**ASSIGNMENT:**
How many lines of the records below contain the word "ПЕРЕТЯЖКА"? Reply with the number only.

DATASET ENTRIES section start

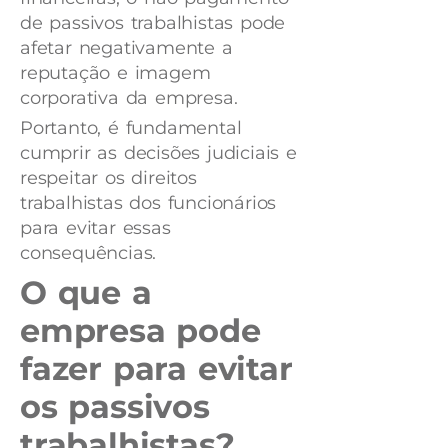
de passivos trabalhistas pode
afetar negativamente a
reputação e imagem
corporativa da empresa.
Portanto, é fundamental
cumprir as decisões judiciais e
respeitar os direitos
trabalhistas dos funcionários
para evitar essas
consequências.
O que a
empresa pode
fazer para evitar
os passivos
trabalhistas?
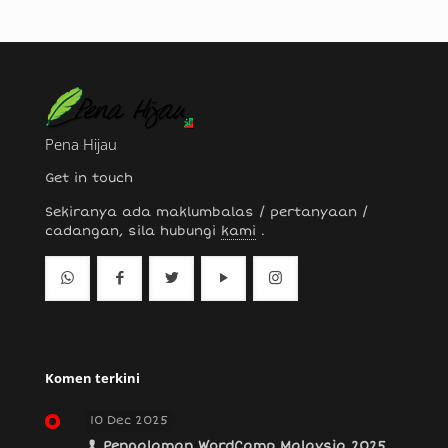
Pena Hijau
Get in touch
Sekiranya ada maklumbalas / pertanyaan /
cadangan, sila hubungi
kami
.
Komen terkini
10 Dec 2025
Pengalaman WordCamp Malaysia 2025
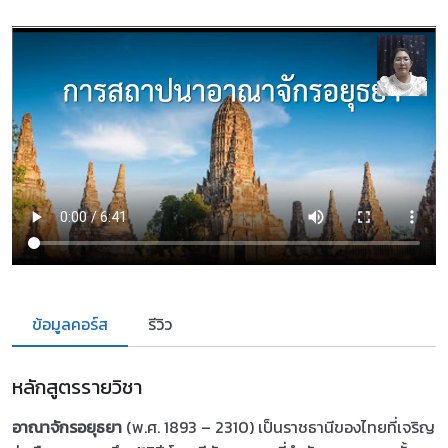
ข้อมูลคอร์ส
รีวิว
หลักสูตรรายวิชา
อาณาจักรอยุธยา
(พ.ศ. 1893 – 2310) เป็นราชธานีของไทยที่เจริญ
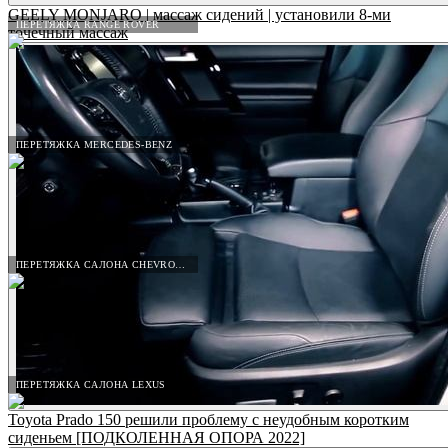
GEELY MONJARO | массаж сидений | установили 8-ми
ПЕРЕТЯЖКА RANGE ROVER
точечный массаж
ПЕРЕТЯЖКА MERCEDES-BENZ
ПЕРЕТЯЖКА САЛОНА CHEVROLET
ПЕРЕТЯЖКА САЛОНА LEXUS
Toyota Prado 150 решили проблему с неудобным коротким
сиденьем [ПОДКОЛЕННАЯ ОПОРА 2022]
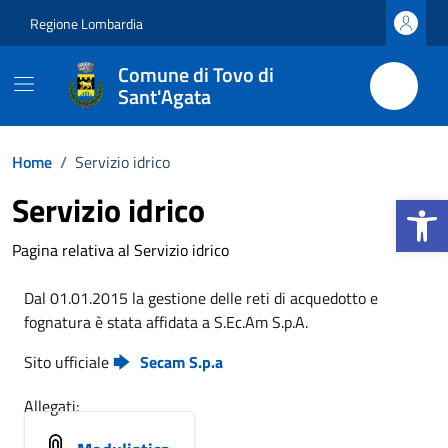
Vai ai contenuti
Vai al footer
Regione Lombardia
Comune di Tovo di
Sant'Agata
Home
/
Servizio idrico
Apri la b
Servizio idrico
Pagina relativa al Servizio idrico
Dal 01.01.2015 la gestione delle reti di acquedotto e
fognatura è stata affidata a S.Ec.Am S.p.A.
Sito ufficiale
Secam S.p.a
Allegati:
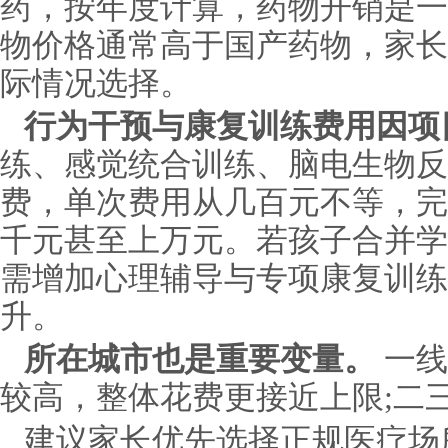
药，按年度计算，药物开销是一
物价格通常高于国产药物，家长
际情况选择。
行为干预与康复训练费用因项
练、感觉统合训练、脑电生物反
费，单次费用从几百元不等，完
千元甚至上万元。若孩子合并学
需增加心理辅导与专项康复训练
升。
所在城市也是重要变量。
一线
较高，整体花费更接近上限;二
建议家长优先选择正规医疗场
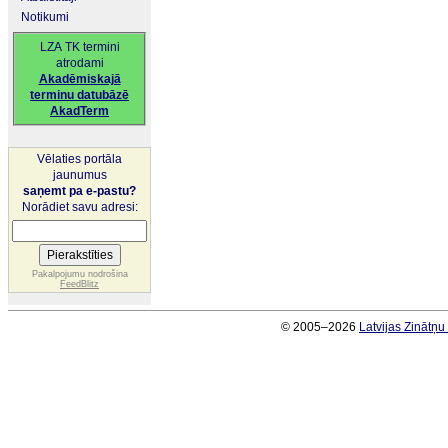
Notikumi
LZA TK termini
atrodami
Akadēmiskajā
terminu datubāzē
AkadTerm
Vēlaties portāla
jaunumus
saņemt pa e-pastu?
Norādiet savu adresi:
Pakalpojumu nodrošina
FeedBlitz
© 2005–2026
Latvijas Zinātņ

DATASET ENTRIES section end
DATASET ENTRIES section start

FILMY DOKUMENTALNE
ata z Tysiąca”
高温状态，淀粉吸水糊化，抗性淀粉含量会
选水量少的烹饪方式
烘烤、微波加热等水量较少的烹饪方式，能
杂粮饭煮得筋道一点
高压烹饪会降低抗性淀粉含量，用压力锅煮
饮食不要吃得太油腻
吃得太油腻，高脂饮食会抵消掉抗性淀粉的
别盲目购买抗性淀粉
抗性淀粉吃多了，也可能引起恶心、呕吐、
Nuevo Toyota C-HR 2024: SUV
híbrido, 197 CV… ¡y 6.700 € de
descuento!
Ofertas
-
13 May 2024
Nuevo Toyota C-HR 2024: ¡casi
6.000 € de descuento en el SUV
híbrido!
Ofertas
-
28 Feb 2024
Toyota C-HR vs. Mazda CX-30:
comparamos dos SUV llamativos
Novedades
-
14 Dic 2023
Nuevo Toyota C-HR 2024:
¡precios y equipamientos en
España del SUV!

DATASET ENTRIES section end

**ANSWER TO THE PROBLEM:**
4